◆ What you are asked to do
Without including any pictures, give back all of the data exactly.

◆ Supplied data
*** Begin section ***

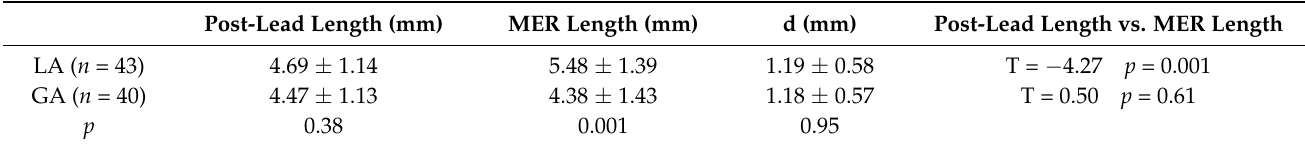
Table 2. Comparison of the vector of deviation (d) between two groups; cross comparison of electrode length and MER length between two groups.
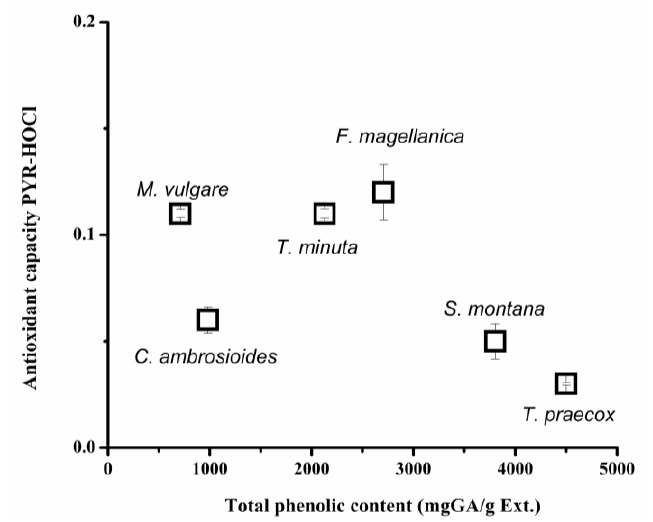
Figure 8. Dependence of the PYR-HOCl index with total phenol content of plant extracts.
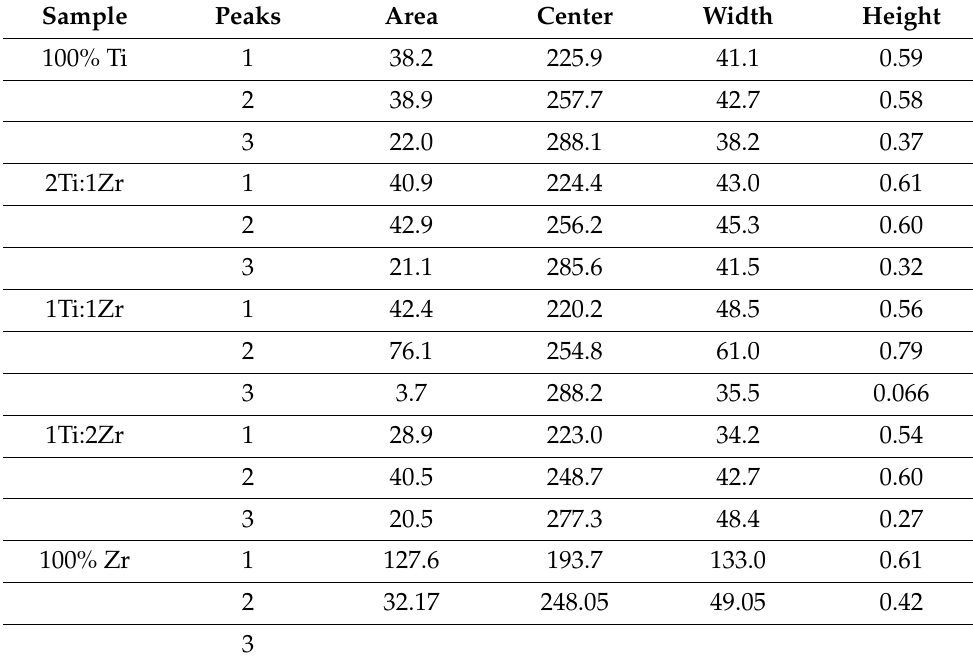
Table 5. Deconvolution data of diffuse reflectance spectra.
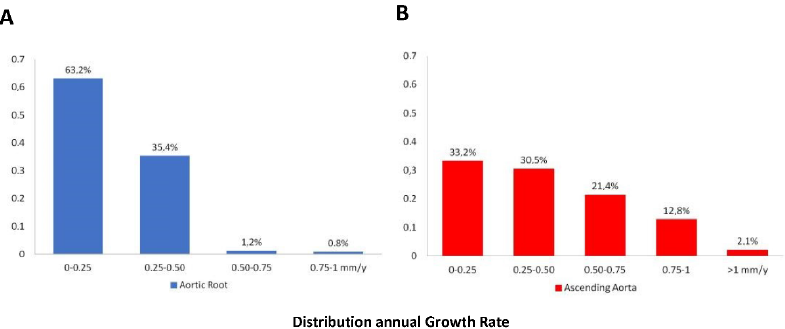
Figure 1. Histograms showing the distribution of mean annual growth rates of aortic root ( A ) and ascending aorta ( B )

*** End section ***

◆ Answer to this problem
Table 2. Comparison of the vector of deviation (d) between two groups; cross comparison of electrode length and MER length between two groups.
Figure 8. Dependence of the PYR-HOCl index with total phenol content of plant extracts.
Table 5. Deconvolution data of diffuse reflectance spectra.
Figure 1. Histograms showing the distribution of mean annual growth rates of aortic root ( A ) and ascending aorta ( B )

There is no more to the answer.